Figure 30.2 (A) Structure of a high-tension cable. Note the thickness of the insulation surrounding the central conductors. LT, low tension. (B) The X-ray tube shield is made electrically safe by connecting the copper braiding of the high-tension (HT) cables to both the shield and the casing of the high-tension transformer tank. The latter is securely earthed.

The live components in the X-ray tube are secured inside the tube shield and the ends and the high-tension cable connectors are securely fixed. This means that, under normal circumstances, the operator has no easy access to the live components. In addition, the circuits may be isolated from the mains by switches, fuses or circuit breakers.

30.4.2 Radiation safety

Radiation safety is important for the operators of X-ray equipment and for patients and others who may be in the vicinity at the time of making an X-ray exposure. The lead lining of the tube housing (Fig. 30.1) limits the radiation leakage from the tube and so provides protection to both the operator and the patient. It should be borne in mind that X-rays are emitted in all directions from the focus on the anode, but only those which pass through the tube port are allowed to leave the housing. The anode itself has a high absorption and so the lead lining at the anode end of the shield is often absent or thinner than at the cathode end.

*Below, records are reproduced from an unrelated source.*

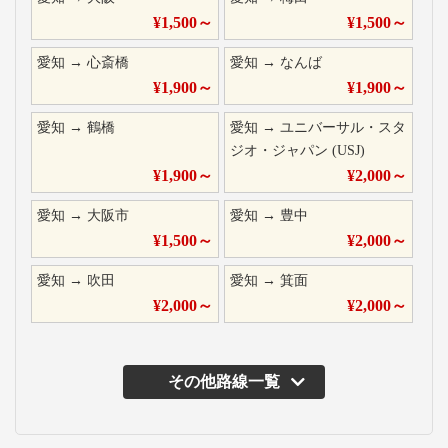
¥
1,500
～
¥
1,500
～
愛知
→
心斎橋
愛知
→
なんば
¥
1,900
～
¥
1,900
～
愛知
→
鶴橋
愛知
→
ユニバーサル・スタ
ジオ・ジャパン (USJ)
¥
1,900
～
¥
2,000
～
愛知
→
大阪市
愛知
→
豊中
¥
1,500
～
¥
2,000
～
愛知
→
吹田
愛知
→
箕面
¥
2,000
～
¥
2,000
～
その他路線一覧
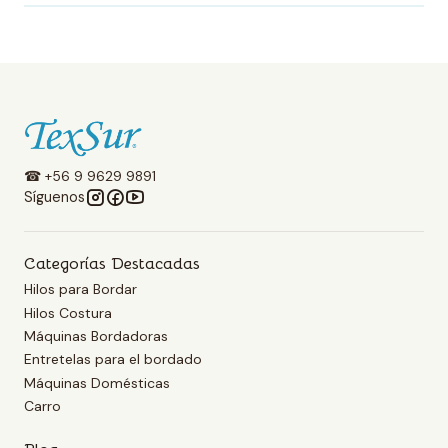
☎ +56 9 9629 9891
Síguenos
Categorías Destacadas
Hilos para Bordar
Hilos Costura
Máquinas Bordadoras
Entretelas para el bordado
Máquinas Domésticas
Carro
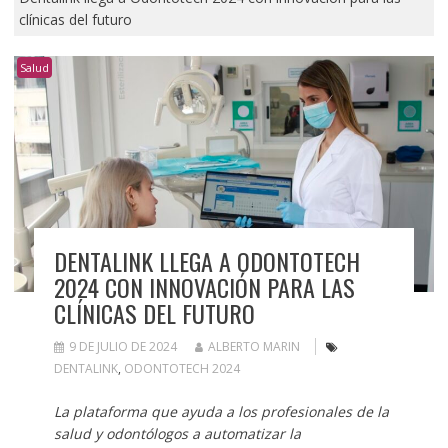
clínicas del futuro
Salud
DENTALINK LLEGA A ODONTOTECH
2024 CON INNOVACIÓN PARA LAS
CLÍNICAS DEL FUTURO
9 DE JULIO DE 2024
ALBERTO MARIN
DENTALINK
,
ODONTOTECH 2024
La plataforma que ayuda a los profesionales de la
salud y odontólogos a automatizar la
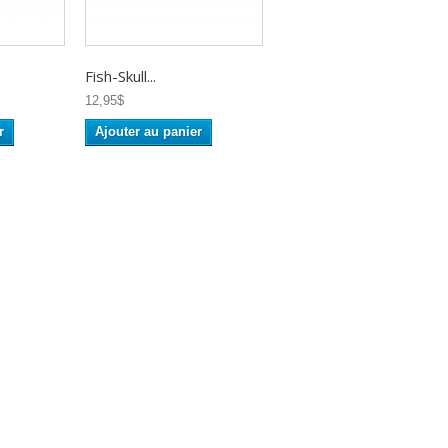
Fish-Skull...
12,95$
r
Ajouter au panier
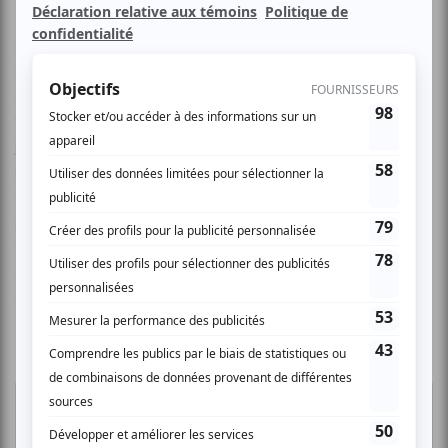
Festif et dansant, Bombolessé est formé de sept jeunes
musiciens venant des quatre coins du monde qui
mélangent du funk-rock à des rythmes brésiliens et
africains. Les pièces de Bombolessé sont chantées en
français, portugais, espagnol, italien et créole. Une ode à la
joie avec Julien Thomet au chant, guitare, basse,
percussions; Martin Bonin aux percussions; Patrick Robert
à la guitare et vocal; Patrick Dugas à la batterie et aux
percussions; Sébastien Bujon au saxophone, à la flûte
traversière et au chant et Alix Noël au clavier. Présenté
dans le cadre de la tournée des boursiers de la Fondation
du maire 2006.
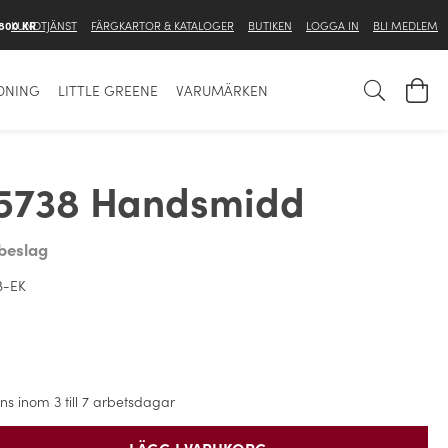
 800 KR
KUNDTJÄNST
FÄRGKARTOR & KATALOGER
BUTIKEN
LOGGA IN
BLI MEDLEM
DNING
LITTLE GREENE
VARUMÄRKEN
5738 Handsmidd
rbeslag
8-EK
ns inom 3 till 7 arbetsdagar
LÄGG I VARUKORG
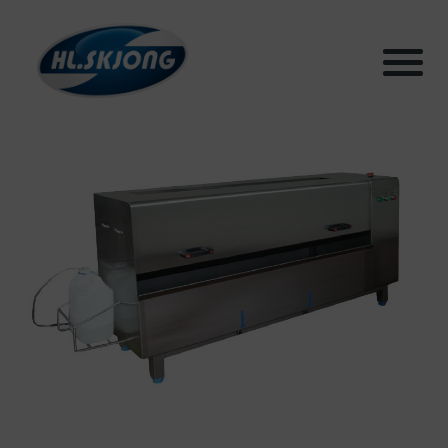
Produkter
Systemer
Testhall og lab
Bærekraft
Aktuelt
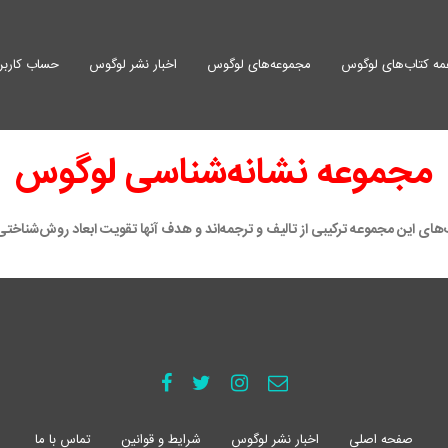
ه کتاب‌های لوگوس
مجموعه‌های لوگوس
اخبار نشر لوگوس
حساب کاربر
مجموعه نشانه‌شناسی لوگوس
ای این مجموعه ترکیبی از تالیف و ترجمه‌اند و هدف آنها تقویت ابعاد روش‌شناختی
صفحه اصلی
اخبار نشر لوگوس
شرایط و قوانین
تماس با ما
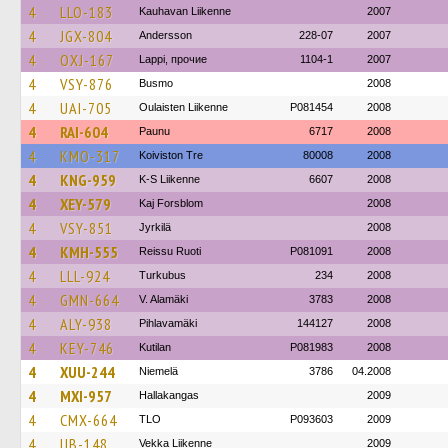
4
LLO-183
Kauhavan Liikenne
2007
4
JGX-804
Andersson
228-07
2007
4
OXJ-167
Lappi, прочие
1104-1
2007
4
VSY-876
Busmo
2008
4
UAI-705
Oulaisten Liikenne
P081454
2008
4
RAI-604
Paunu
6717
2008
4
KMO-317
Koiviston Tre
80008
2008
4
KNG-959
K-S Liikenne
6607
2008
4
XEY-579
Kaj Forsblom
2008
4
VSY-851
Jyrkilä
2008
4
KMH-555
Reissu Ruoti
P081091
2008
4
LLL-924
Turkubus
234
2008
4
GMN-664
V. Alamäki
3783
2008
4
ALY-938
Pihlavamäki
144127
2008
4
KEY-746
Kutilan
P081983
2008
4
XUU-244
Niemelä
3786
04.2008
4
MXI-957
Hallakangas
2009
4
CMX-664
TLO
P093603
2009
4
IJB-148
Vekka Liikenne
2009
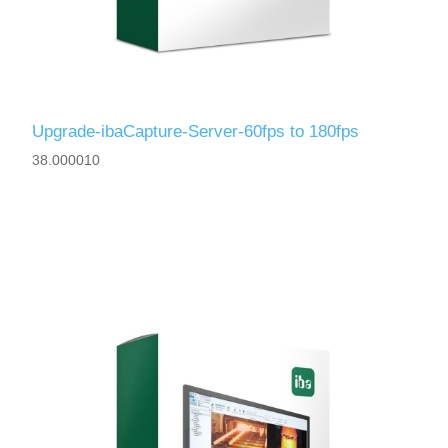
Upgrade-ibaCapture-Server-60fps to 180fps
38.000010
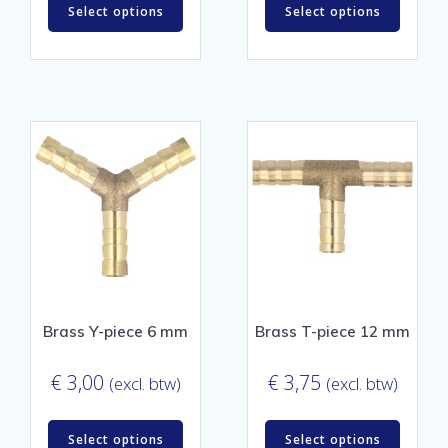
Select options
Select options
Brass Y-piece 6 mm
Brass T-piece 12 mm
€
3,00
€
3,75
(excl. btw)
(excl. btw)
Select options
Select options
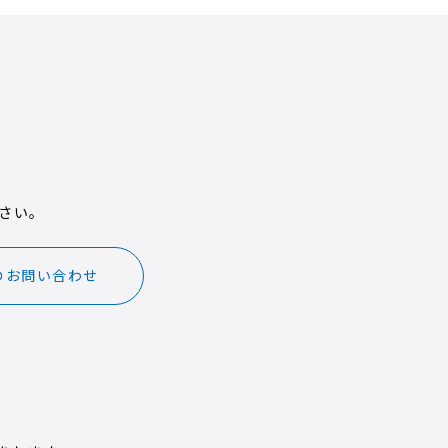
さい。
のお問い合わせ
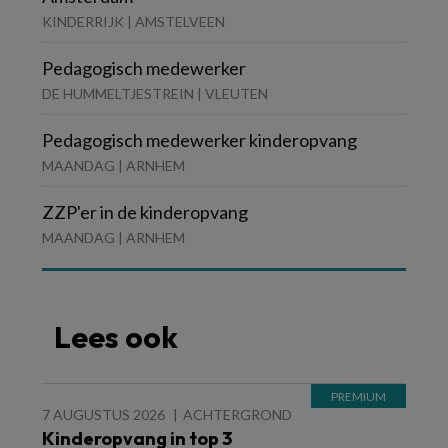
KINDERRIJK | AMSTELVEEN
Pedagogisch medewerker
DE HUMMELTJESTREIN | VLEUTEN
Pedagogisch medewerker kinderopvang
MAANDAG | ARNHEM
ZZP'er in de kinderopvang
MAANDAG | ARNHEM
Lees ook
7 AUGUSTUS 2026
ACHTERGROND
Kinderopvang in top 3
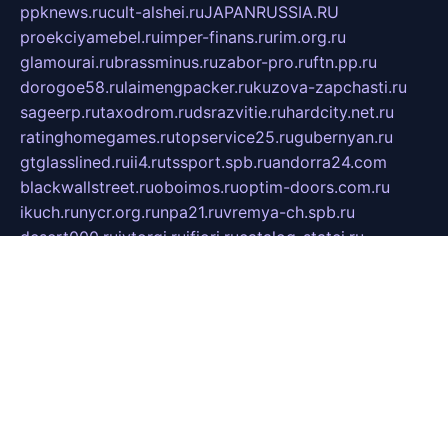
ppknews.ru
cult-alshei.ru
JAPANRUSSIA.RU
proekciyamebel.ru
imper-finans.ru
rim.org.ru
glamourai.ru
brassminus.ru
zabor-pro.ru
ftn.pp.ru
dorogoe58.ru
laimengpacker.ru
kuzova-zapchasti.ru
sageerp.ru
taxodrom.ru
dsrazvitie.ru
hardcity.net.ru
ratinghomegames.ru
topservice25.ru
gubernyan.ru
gtglasslined.ru
ii4.ru
tssport.spb.ru
andorra24.com
blackwallstreet.ru
oboimos.ru
optim-doors.com.ru
ikuch.ru
nycr.org.ru
npa21.ru
vremya-ch.spb.ru
desert000.ru
ivtorgi.ru
ifiori.ru
catalog-statei.ru
dcv.org.ru
spetsmaster174.ru
ipkameryhiseeu.ru
dum26.ru
ruspol.spb.ru
fr-opendp.ru
kam-solnyshko.ru
cheyenne-arapaho.ru
sevzapmetal.spb.ru
ted-lapidus.spb.ru
parasite-eliminator.ru
sigma-complete.ru
modernworld.ru
dama-moda.ru
eholot-group.ru
sk-nvkz.ru
DRONGOLD.RU
democratia2.ru
i-farmer.ru
mass-sport.org
jablonex.spb.ru
bookmess.ru
linkword.ru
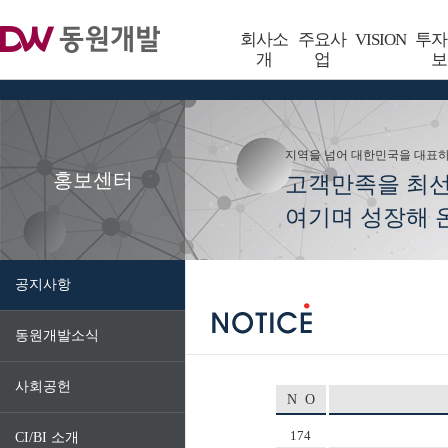
회사소
주요사
VISION
투자
개
업
보
지역을 넘어 대한민국을 대표
홍보센터
고객만족을 최
여기며 성장해 온
공지사항
동원개발소식
사회공헌
N O
174
CI/BI 소개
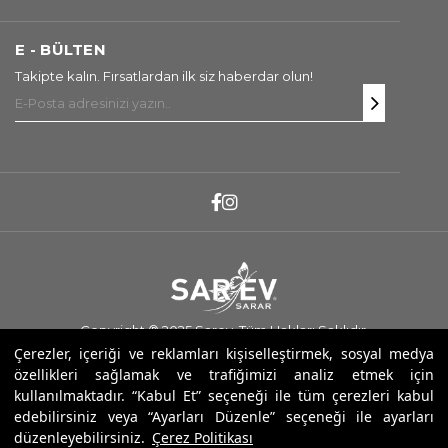
E - BÜLTEN
Takipte kalın. Fırsatlardan ilk siz haberdar olun!
Copyright ® 2025 Sarev. Tüm Hakları Saklıdır.
Çerezler, içeriği ve reklamları kişiselleştirmek, sosyal medya
özellikleri sağlamak ve trafiğimizi analiz etmek için
kullanılmaktadır. “Kabul Et” seçeneği ile tüm çerezleri kabul
edebilirsiniz veya “Ayarları Düzenle” seçeneği ile ayarları
düzenleyebilirsiniz.
Çerez Politikası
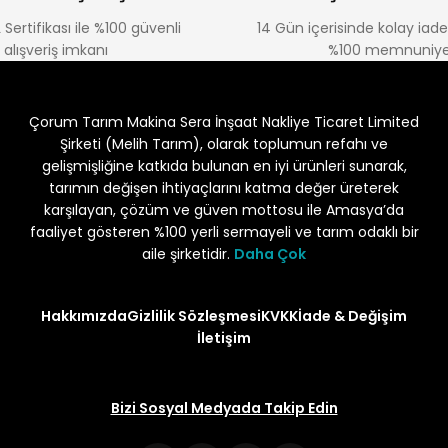
 Sertifikası ile %100 güvenli
14 Gün içerisinde kolay iad
alışveriş imkanı
%100 memnuniye
Çorum Tarım Makina Sera İnşaat Nakliye Ticaret Limited
Şirketi (Melih Tarım), olarak toplumun refahı ve
gelişmişliğine katkıda bulunan en iyi ürünleri sunarak,
tarımın değişen ihtiyaçlarını katma değer üreterek
karşılayan, çözüm ve güven mottosu ile Amasya’da
faaliyet gösteren %100 yerli sermayeli ve tarım odaklı bir
aile şirketidir.
Daha Çok
Hakkımızda
Gizlilik Sözleşmesi
KVKK
İade & Değişim
İletişim
Bizi Sosyal Medyada Takip Edin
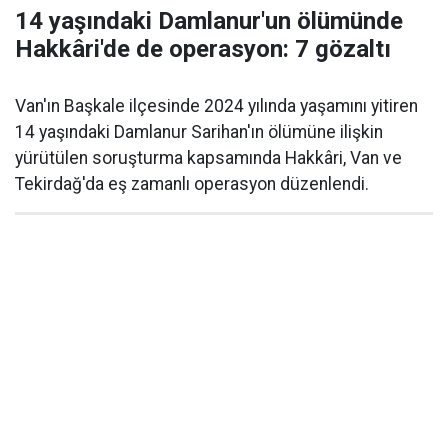
14 yaşındaki Damlanur'un ölümünde
Hakkâri'de de operasyon: 7 gözaltı
Van'ın Başkale ilçesinde 2024 yılında yaşamını yitiren
14 yaşındaki Damlanur Sarihan'ın ölümüne ilişkin
yürütülen soruşturma kapsamında Hakkâri, Van ve
Tekirdağ'da eş zamanlı operasyon düzenlendi.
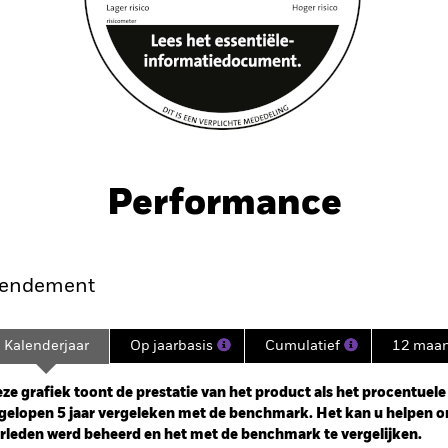
Performance
endement
Kalenderjaar
Op jaarbasis
Cumulatief
12 maa
ge: 2020-03-31 00:00:00 to 2026-07-31 00:00:00.
: -32 to 16.
ze grafiek toont de prestatie van het product als het procentuele v
gelopen 5 jaar vergeleken met de benchmark. Het kan u helpen o
rleden werd beheerd en het met de benchmark te vergelijken.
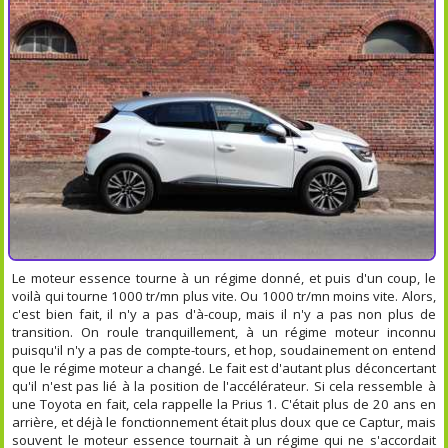
Le moteur essence tourne à un régime donné, et puis d'un coup, le
voilà qui tourne 1000 tr/mn plus vite. Ou 1000 tr/mn moins vite. Alors,
c'est bien fait, il n'y a pas d'à-coup, mais il n'y a pas non plus de
transition. On roule tranquillement, à un régime moteur inconnu
puisqu'il n'y a pas de compte-tours, et hop, soudainement on entend
que le régime moteur a changé. Le fait est d'autant plus déconcertant
qu'il n'est pas lié à la position de l'accélérateur. Si cela ressemble à
une Toyota en fait, cela rappelle la Prius 1. C'était plus de 20 ans en
arrière, et déjà le fonctionnement était plus doux que ce Captur, mais
souvent le moteur essence tournait à un régime qui ne s'accordait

The radiation leakage rate from the tube is normally measured at a distance of 1 metre from the housing and should not exceed an air kerma of 1.00 milligray per hour, measured at a distance of 1 metre from the focus (for definitions of the kerma and the gray, see Ch. 27). Any break in the lead lining will result in radiation leakage from the tube, so the leakage levels should be checked at regular intervals as part of the quality checks on the X-ray unit.

Radiation safety means exposing the patient only to the minimum dose necessary to produce a radiograph of acceptable quality. As we saw in Chapter 21, the spectrum of X-rays produced at the target is a continuous spectrum containing a mix of low-, medium- and high-energy photons. Some of the photons have very low energy and will not be able to pass through the patient to reach the image receptor. These photons would contribute to the patient dose but not to the image production. Some of these are removed by the glass envelope of the insert and the oil as the beam passes to the tube port. This is known as the inherent filtration of the tube. Further filtration takes place through the aluminium filters placed at the tube port (Fig. 30.1). These are known as added filtration. Thus, the total filtration of the beam is determined by the inherent filtration plus the added filtration. Details of this information are frequently marked on the end of the shield.

Scattered radiation contributes to the patient dose and the operator dose and causes degradation in the radiographic image quality. As we have seen in Chapter 23, the amount of scatter produced at a given set of exposure factors is dependent on the volume of tissue irradiated. The volume can be reduced by reducing the area irradiated using a light-beam diaphragm (Fig. 30.1). This also means that parts of the body not required on the radiograph can be protected from radiation. In this way, adequate collimation using a light-beam diaphragm (or cones) will reduce the patient dose and the operator dose and produce an improvement in the image quality.